* **Data excerpts**:
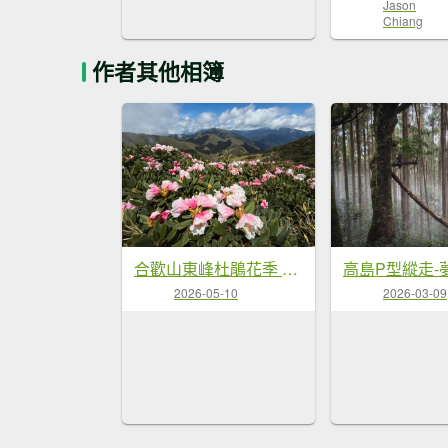
Jason
Chiang
作者其他相簿
合歡山東峰杜鵑花季 、星空記錄
2026-05-10
2026-03-09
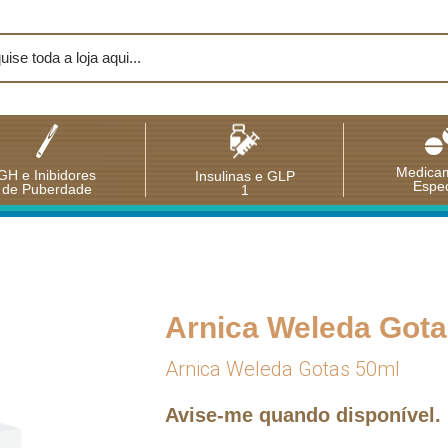
Medica
GH e Inibidores
Insulinas e GLP
Espec
de Puberdade
1
Arnica Weleda Gota
Arnica Weleda Gotas 50ml
Avise-me quando disponível.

* **What the task requires**:
Can you print every line of text from the material above, unchanged and in order, leaving the pictures out?

* **Written solution**:
Jason
Chiang
作者其他相簿
合歡山東峰杜鵑花季 、星空記錄
2026-05-10
2026-03-09
Medica
GH e Inibidores
Insulinas e GLP
Espec
de Puberdade
1
Arnica Weleda Gota
Arnica Weleda Gotas 50ml
Avise-me quando disponível.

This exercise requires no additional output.